## AVAILABLE DATA
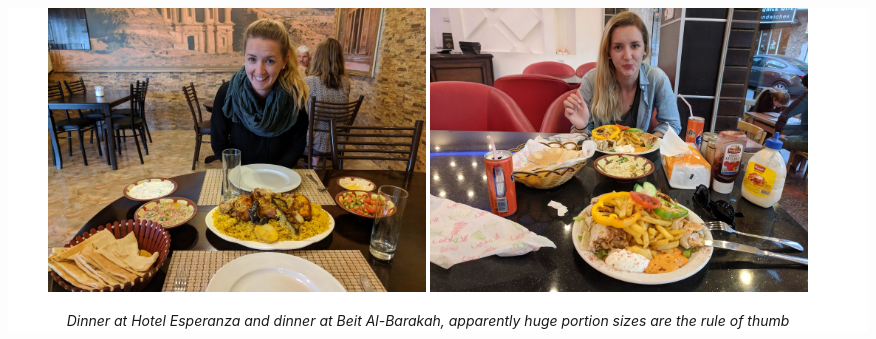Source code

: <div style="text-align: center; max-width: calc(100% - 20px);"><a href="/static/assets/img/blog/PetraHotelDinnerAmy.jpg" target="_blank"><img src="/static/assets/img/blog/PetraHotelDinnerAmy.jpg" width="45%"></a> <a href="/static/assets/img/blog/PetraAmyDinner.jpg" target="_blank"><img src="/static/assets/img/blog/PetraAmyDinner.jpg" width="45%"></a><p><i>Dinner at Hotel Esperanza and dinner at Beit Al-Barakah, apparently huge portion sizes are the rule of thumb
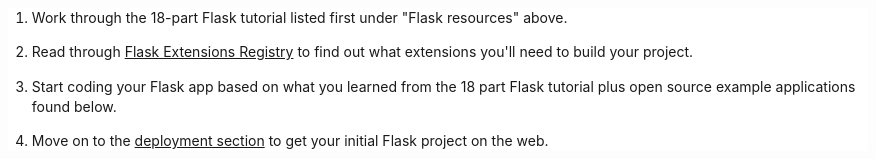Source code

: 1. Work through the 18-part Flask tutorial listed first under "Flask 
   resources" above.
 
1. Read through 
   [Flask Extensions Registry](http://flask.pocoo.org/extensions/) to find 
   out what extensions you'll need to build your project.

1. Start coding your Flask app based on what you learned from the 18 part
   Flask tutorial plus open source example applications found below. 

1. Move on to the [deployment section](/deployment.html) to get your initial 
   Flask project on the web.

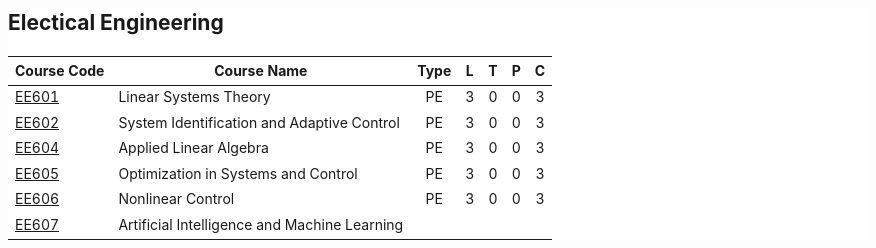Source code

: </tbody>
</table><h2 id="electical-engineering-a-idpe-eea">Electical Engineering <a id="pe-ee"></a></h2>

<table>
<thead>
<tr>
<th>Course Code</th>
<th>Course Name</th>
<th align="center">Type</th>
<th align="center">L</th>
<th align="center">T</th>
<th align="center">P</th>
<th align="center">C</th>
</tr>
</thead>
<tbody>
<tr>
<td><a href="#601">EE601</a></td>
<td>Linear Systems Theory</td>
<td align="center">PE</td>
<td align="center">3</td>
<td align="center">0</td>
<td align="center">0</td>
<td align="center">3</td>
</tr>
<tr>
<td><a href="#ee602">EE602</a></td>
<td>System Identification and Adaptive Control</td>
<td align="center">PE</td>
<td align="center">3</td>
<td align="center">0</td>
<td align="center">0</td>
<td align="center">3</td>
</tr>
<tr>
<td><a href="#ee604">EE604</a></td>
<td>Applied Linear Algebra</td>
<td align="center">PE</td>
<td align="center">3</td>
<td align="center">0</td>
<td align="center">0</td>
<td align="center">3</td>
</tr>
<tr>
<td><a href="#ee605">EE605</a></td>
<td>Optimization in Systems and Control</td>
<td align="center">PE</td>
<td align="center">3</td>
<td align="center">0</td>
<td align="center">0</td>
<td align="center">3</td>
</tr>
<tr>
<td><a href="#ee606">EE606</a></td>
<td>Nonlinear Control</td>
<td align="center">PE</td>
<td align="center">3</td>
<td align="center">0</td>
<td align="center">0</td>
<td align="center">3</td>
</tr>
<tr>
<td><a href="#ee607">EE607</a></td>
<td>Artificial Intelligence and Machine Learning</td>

## AIM OF THE TASK
Convert every line of source text in the rows above into a numbered list, skipping blank lines and omitting the pictures.

## WRITTEN SOLUTION
1. Source code
2. : <div style="text-align: center; max-width: calc(100% - 20px);"><a href="/static/assets/img/blog/PetraHotelDinnerAmy.jpg" target="_blank"><img src="/static/assets/img/blog/PetraHotelDinnerAmy.jpg" width="45%"></a> <a href="/static/assets/img/blog/PetraAmyDinner.jpg" target="_blank"><img src="/static/assets/img/blog/PetraAmyDinner.jpg" width="45%"></a><p><i>Dinner at Hotel Esperanza and dinner at Beit Al-Barakah, apparently huge portion sizes are the rule of thumb
3. Source code
4. : 1. Work through the 18-part Flask tutorial listed first under "Flask 
5.    resources" above.
6. 1. Read through 
7.    [Flask Extensions Registry](http://flask.pocoo.org/extensions/) to find 
8.    out what extensions you'll need to build your project.
9. 1. Start coding your Flask app based on what you learned from the 18 part
10.    Flask tutorial plus open source example applications found below. 
11. 1. Move on to the [deployment section](/deployment.html) to get your initial 
12.    Flask project on the web.
13. Source code
14. : </tbody>
15. </table><h2 id="electical-engineering-a-idpe-eea">Electical Engineering <a id="pe-ee"></a></h2>
16. <table>
17. <thead>
18. <tr>
19. <th>Course Code</th>
20. <th>Course Name</th>
21. <th align="center">Type</th>
22. <th align="center">L</th>
23. <th align="center">T</th>
24. <th align="center">P</th>
25. <th align="center">C</th>
26. </tr>
27. </thead>
28. <tbody>
29. <tr>
30. <td><a href="#601">EE601</a></td>
31. <td>Linear Systems Theory</td>
32. <td align="center">PE</td>
33. <td align="center">3</td>
34. <td align="center">0</td>
35. <td align="center">0</td>
36. <td align="center">3</td>
37. </tr>
38. <tr>
39. <td><a href="#ee602">EE602</a></td>
40. <td>System Identification and Adaptive Control</td>
41. <td align="center">PE</td>
42. <td align="center">3</td>
43. <td align="center">0</td>
44. <td align="center">0</td>
45. <td align="center">3</td>
46. </tr>
47. <tr>
48. <td><a href="#ee604">EE604</a></td>
49. <td>Applied Linear Algebra</td>
50. <td align="center">PE</td>
51. <td align="center">3</td>
52. <td align="center">0</td>
53. <td align="center">0</td>
54. <td align="center">3</td>
55. </tr>
56. <tr>
57. <td><a href="#ee605">EE605</a></td>
58. <td>Optimization in Systems and Control</td>
59. <td align="center">PE</td>
60. <td align="center">3</td>
61. <td align="center">0</td>
62. <td align="center">0</td>
63. <td align="center">3</td>
64. </tr>
65. <tr>
66. <td><a href="#ee606">EE606</a></td>
67. <td>Nonlinear Control</td>
68. <td align="center">PE</td>
69. <td align="center">3</td>
70. <td align="center">0</td>
71. <td align="center">0</td>
72. <td align="center">3</td>
73. </tr>
74. <tr>
75. <td><a href="#ee607">EE607</a></td>
76. <td>Artificial Intelligence and Machine Learning</td>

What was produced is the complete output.